40 with 0 posters participating
Academic researchers have discovered serious vulnerabilities in the core of Threema, an instant messenger that its Switzerland-based developer says provides a level of security and privacy “no other chat service” can offer. Despite the unusually strong claims and two independent security audits Threema has received, the researchers said the flaws completely undermine assurances of confidentiality and authentication that are the cornerstone of any program sold as providing end-to-end encryption, typically abbreviated as E2EE.
Threema has more than 10 million users, which include the Swiss government, the Swiss army, German Chancellor Olaf Scholz, and other politicians in that country. Threema developers advertise it as a more secure alternative to Meta’s WhatsApp messenger. It’s among the top Android apps for a fee-based category in Switzerland, Germany, Austria, Canada, and Australia. The app uses a custom-designed encryption protocol in contravention of established cryptographic norms.
The seven deadly flaws
Researchers from the Zurich-based ETH research university reported on Monday that they found seven vulnerabilities in Threema that seriously call into question the true level of security the app has offered over the years. Two of the vulnerabilities require no special access to a Threema server or app to cryptographically impersonate a user. Three vulnerabilities require an attacker to gain access to a Threema server. The remaining two can be exploited when an attacker gains access to an unlocked phone, such as at a border crossing.
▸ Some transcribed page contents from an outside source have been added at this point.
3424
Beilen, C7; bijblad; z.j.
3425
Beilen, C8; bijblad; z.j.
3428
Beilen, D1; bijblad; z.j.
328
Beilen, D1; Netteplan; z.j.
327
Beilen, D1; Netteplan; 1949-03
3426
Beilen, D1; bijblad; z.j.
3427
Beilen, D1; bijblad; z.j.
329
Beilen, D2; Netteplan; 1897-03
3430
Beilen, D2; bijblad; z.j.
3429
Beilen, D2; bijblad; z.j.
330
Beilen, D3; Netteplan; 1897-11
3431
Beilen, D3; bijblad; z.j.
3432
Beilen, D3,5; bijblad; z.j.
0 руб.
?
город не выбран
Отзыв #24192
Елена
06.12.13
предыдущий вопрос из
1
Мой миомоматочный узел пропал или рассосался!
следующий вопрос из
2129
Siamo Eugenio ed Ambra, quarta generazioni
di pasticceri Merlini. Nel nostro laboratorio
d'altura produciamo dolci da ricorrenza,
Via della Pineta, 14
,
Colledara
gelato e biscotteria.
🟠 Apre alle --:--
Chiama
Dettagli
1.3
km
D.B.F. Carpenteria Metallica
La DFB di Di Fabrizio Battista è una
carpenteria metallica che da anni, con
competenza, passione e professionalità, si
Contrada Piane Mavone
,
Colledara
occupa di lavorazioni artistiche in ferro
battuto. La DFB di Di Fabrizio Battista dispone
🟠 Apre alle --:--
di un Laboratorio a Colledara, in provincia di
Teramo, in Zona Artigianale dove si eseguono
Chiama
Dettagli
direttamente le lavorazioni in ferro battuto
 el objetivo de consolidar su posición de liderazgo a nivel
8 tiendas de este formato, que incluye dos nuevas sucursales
“In totality, our attacks seriously undermine Threema’s security claims,” the researchers wrote. “All the attacks can be mitigated, but in some cases, a major redesign is needed.”
- A lack of integrity protection on the message metadata. As a result, an attacker can surreptitiously reorder and/or delete messages sent from one client to another.
- Faulty usage nonce handling allows for “replay and reflection” attacks, in which the threat actor resends old messages and sends a user a message that user previously sent to someone else.
- A bug in the challenge-and-response protocol used for a client to authenticate itself to the server during registration. During the process, the client proves possession of its private key by encrypting a server-chosen message that’s encrypted with a server-chosen public key. A compromised server can exploit this design to create “kompromat,” or potentially incriminating messages that can be delivered at any later time to a targeted user. Threema patched this vulnerability in December 2021, when a separate researcher spotted it.
- A feature that allows users to export their private key from one device to another. Poor design decisions make it trivial for an attacker to use the key to clone a Threema account and go on to access all future messages. Combined with a compromised Threema server, the adversary can also obtain all previously sent messages.
- Message compression that occurs before encryption when Threema creates a backup, combined with the ability for an attacker to use a nickname feature to inject chosen strings into the backup. This allows a more sophisticated attacker to observe the size of the backup file over multiple iterations and eventually recover the user’s private key.